Received By the Ostomy Association of Greater Chicago

 

     I have just read the article Ileostomy and the Closed End in the August edition of The New Outlook.  Maybe it is just me and my good luck because for the past 17 years that I have been fortunate to have lived with a skin barrier and pouch attached to my side that saved my life.  I thought about it and found that I have used the two-piece system, skin barrier and open-end pouch with a clip, all these years without a problem.

      I keep my skin barrier on at least nine days, less if I have had loose output.  My pouch is used for about three changes of my skin barrier.  The challenge mentioned about the clip rubbing against me was solved after I wore the clip for a just a few days.

     This issue was solved this using the mid-length briefs I always wear.  I have sewn a pocket on the inside of my briefs.  I place the new pair over the pouch and make marks on the outside to show where the bottom of the clip shows on the brief.  I make the pocket about five inches wide and six inches deep.

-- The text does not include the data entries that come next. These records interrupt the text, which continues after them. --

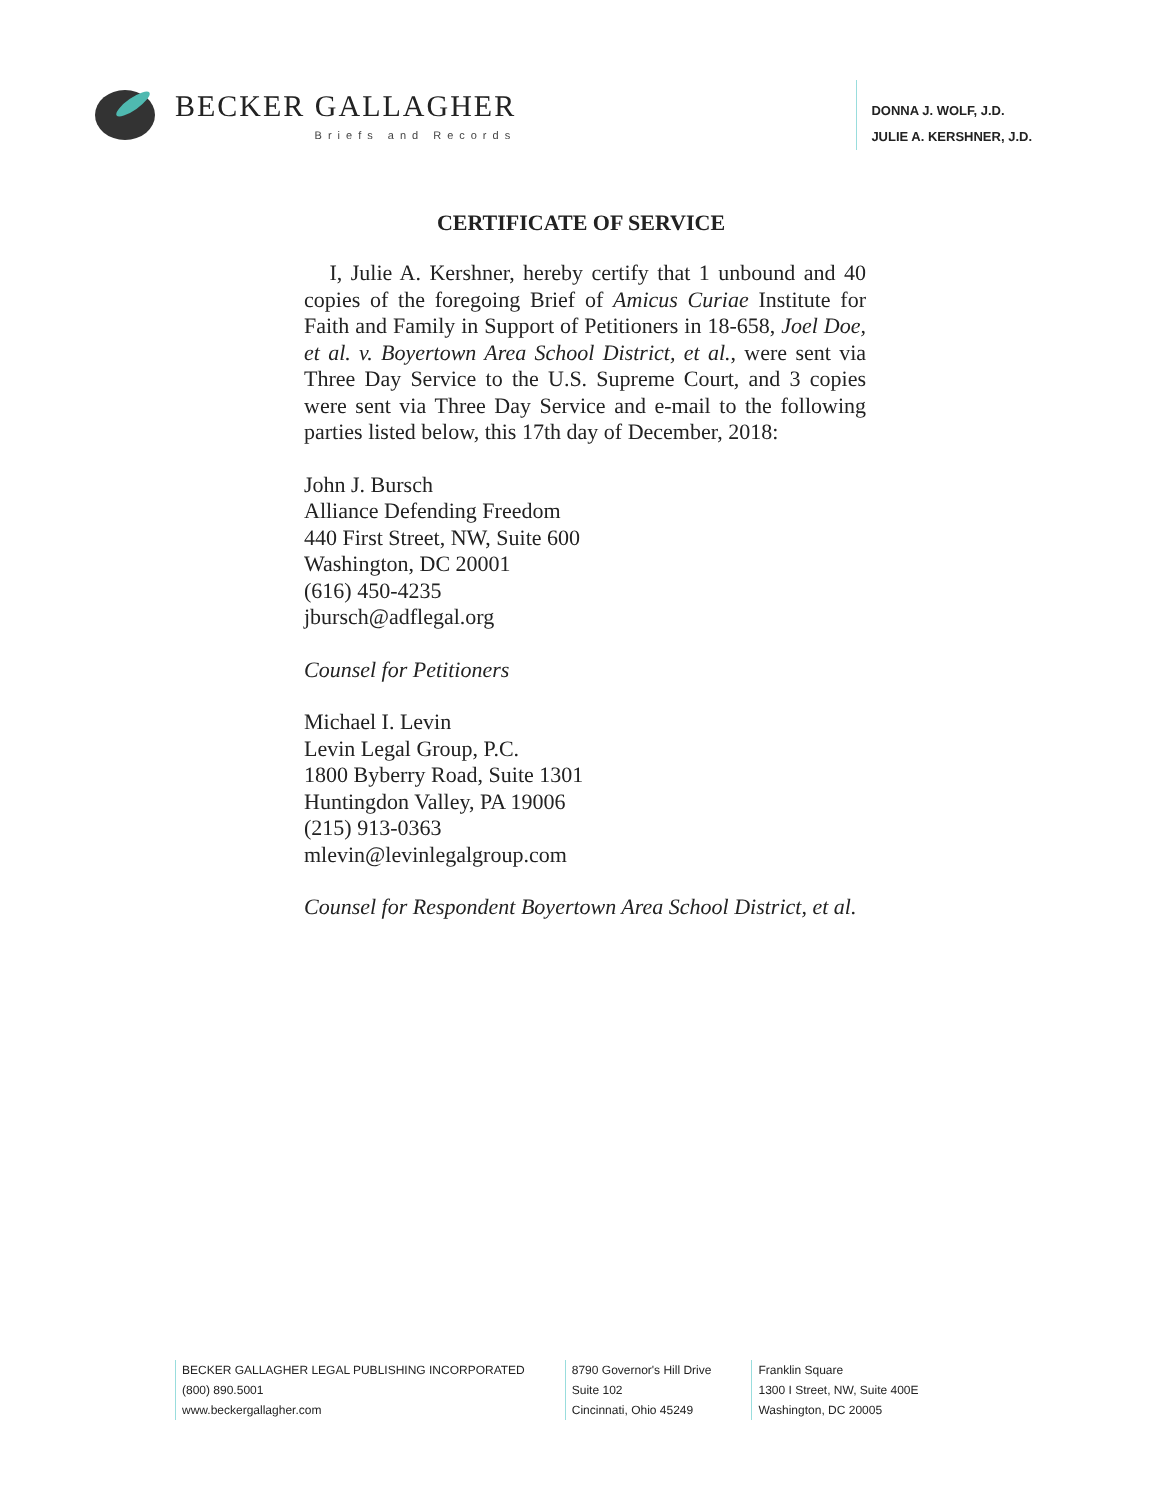BECKER GALLAGHER
Briefs and Records
DONNA J. WOLF, J.D.
JULIE A. KERSHNER, J.D.
CERTIFICATE OF SERVICE
I, Julie A. Kershner, hereby certify that 1 unbound and 40 copies of the foregoing Brief of Amicus Curiae Institute for Faith and Family in Support of Petitioners in 18-658, Joel Doe, et al. v. Boyertown Area School District, et al., were sent via Three Day Service to the U.S. Supreme Court, and 3 copies were sent via Three Day Service and e-mail to the following parties listed below, this 17th day of December, 2018:
John J. Bursch
Alliance Defending Freedom
440 First Street, NW, Suite 600
Washington, DC 20001
(616) 450-4235
jbursch@adflegal.org
Counsel for Petitioners
Michael I. Levin
Levin Legal Group, P.C.
1800 Byberry Road, Suite 1301
Huntingdon Valley, PA 19006
(215) 913-0363
mlevin@levinlegalgroup.com
Counsel for Respondent Boyertown Area School District, et al.
BECKER GALLAGHER LEGAL PUBLISHING INCORPORATED
(800) 890.5001
www.beckergallagher.com
8790 Governor's Hill Drive
Suite 102
Cincinnati, Ohio 45249
Franklin Square
1300 I Street, NW, Suite 400E
Washington, DC 20005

     This pocket works wonders supporting the pouch especially when it is pretty full.  In addition, when emptying the pouch, I always rinse it out with a large plastic cup as I knell next to the toilet.  I do not rinse the pouch if I am not at home, like at a restaurant etc.  I have found that for me, rinsing out the pouch extends the wear time of the skin barrier along with the added benefit of having a clean pouch—at least for a little while.  I am 75 years old.